Cusp shape and fractional Dehn twists of fibred hyperbolic 3-manifolds

TL;DR

This paper explores the relationship between cusp geometry and fractional Dehn twists in fibred hyperbolic 3-manifolds, providing new bounds and applications to contact topology.

Contribution

It introduces a coarse relation between cusp geometry and monodromy Dehn twists, enabling analysis of hyperbolic geometry via combinatorial data.

Findings

Coarse volume estimates for twisted braid closures.

Bounded fractional Dehn twist coefficients for fixed manifolds.

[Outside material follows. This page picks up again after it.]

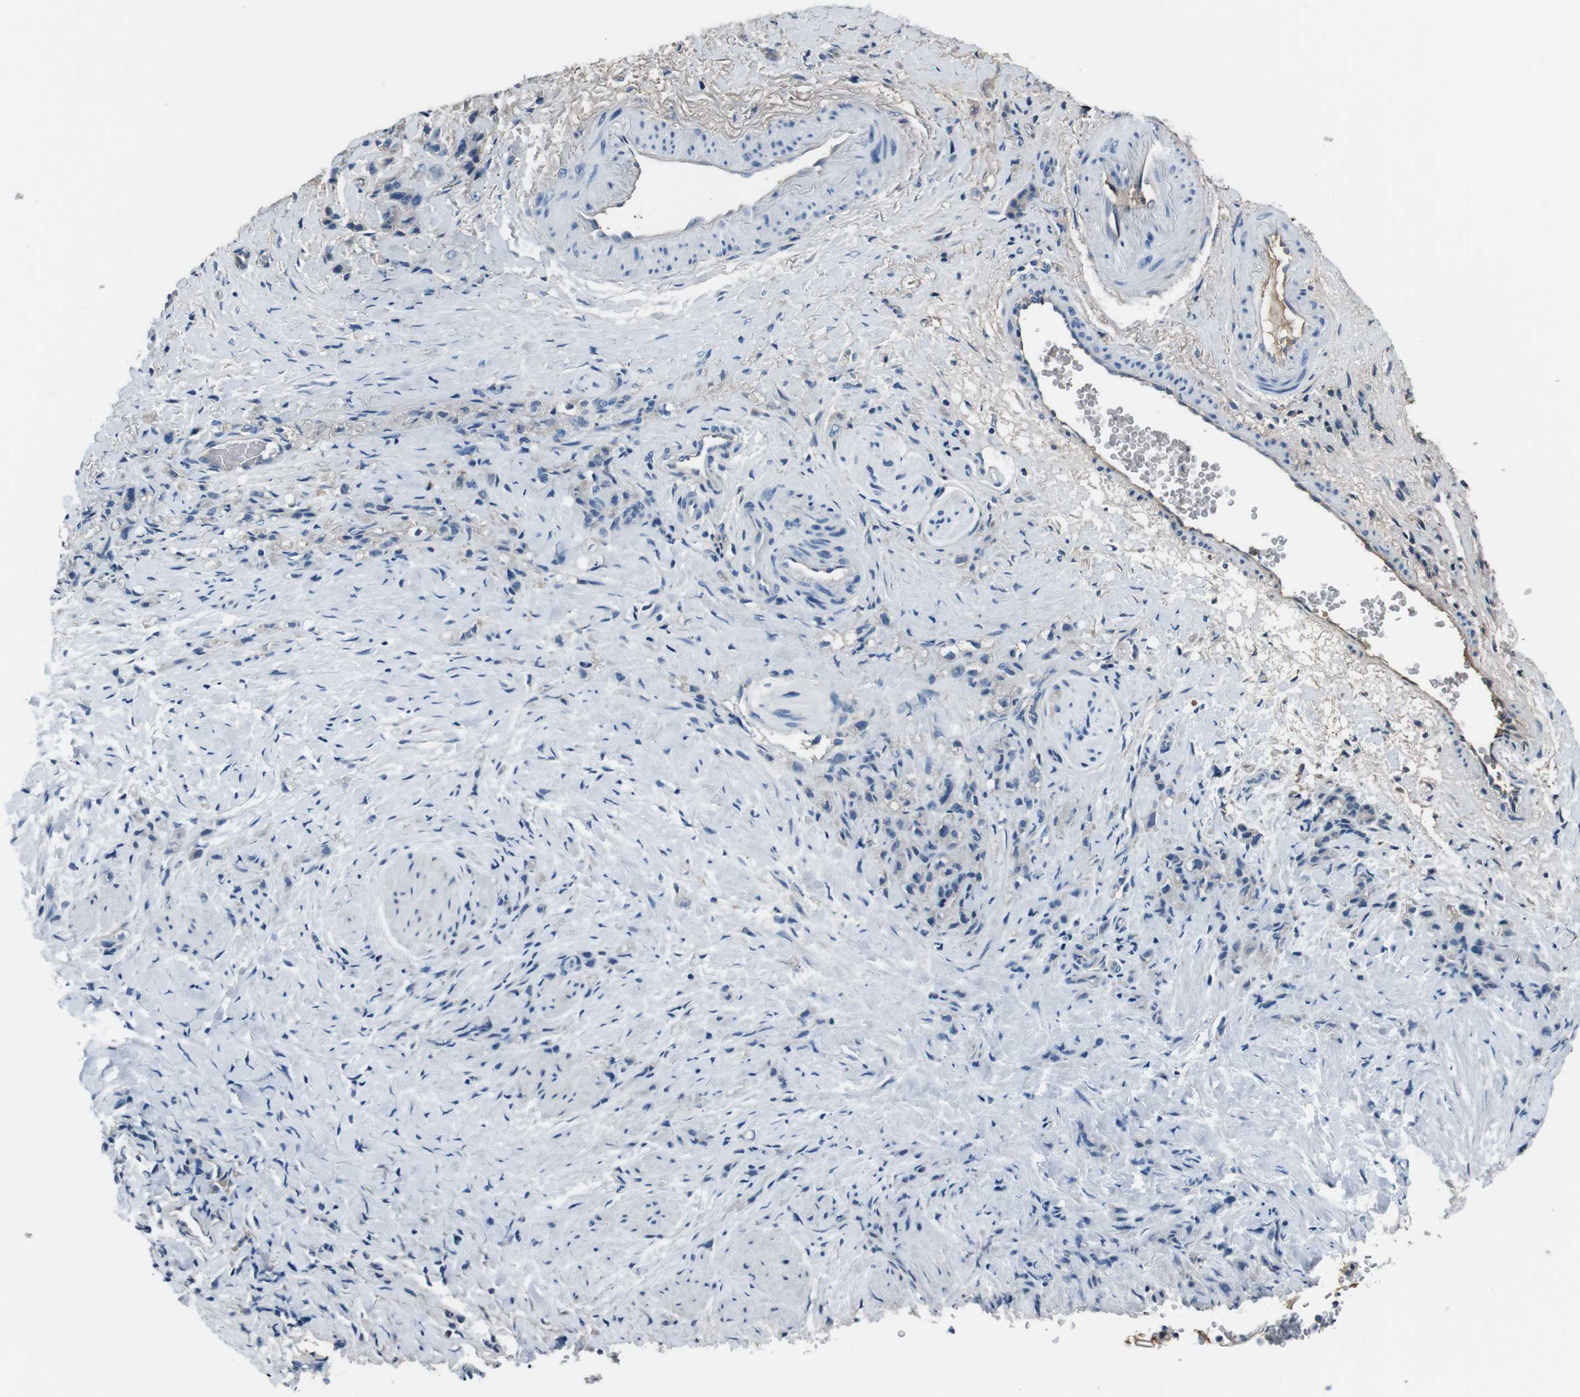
{"staining": {"intensity": "negative", "quantity": "none", "location": "none"}, "tissue": "stomach cancer", "cell_type": "Tumor cells", "image_type": "cancer", "snomed": [{"axis": "morphology", "description": "Adenocarcinoma, NOS"}, {"axis": "topography", "description": "Stomach"}], "caption": "Tumor cells are negative for protein expression in human stomach cancer.", "gene": "LEP", "patient": {"sex": "male", "age": 82}}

Geometric criteria for tight contact structures.

Abstract

Given a fibred hyperbolic 3-manifold with boundary, we coarsely relate the Euclidean geometry of its cusps to the classical fractional Dehn twist coefficient of its monodromy. This result fits into the broader programme of coarsely describing the geometry of a hyperbolic 3-manifold via combinatorial data. We are thus able to study the hyperbolic geometry of certain fibred 3-manifolds under Dehn filling. For example, we find coarse volume estimates for sufficiently twisted braid closures in terms of their braid words. We also prove that for any open book decomposition of a fixed manifold (that is not a lens space or solid torus) with fibre of fixed Euler characteristic the fractional Dehn twist coefficient in some boundary component is uniformly bounded. Finally, we obtain applications to contact topology. We give a geometric criterion on the binding of an open book decomposition for the corresponding contact structure in a hyperbolic 3-manifold to be tight.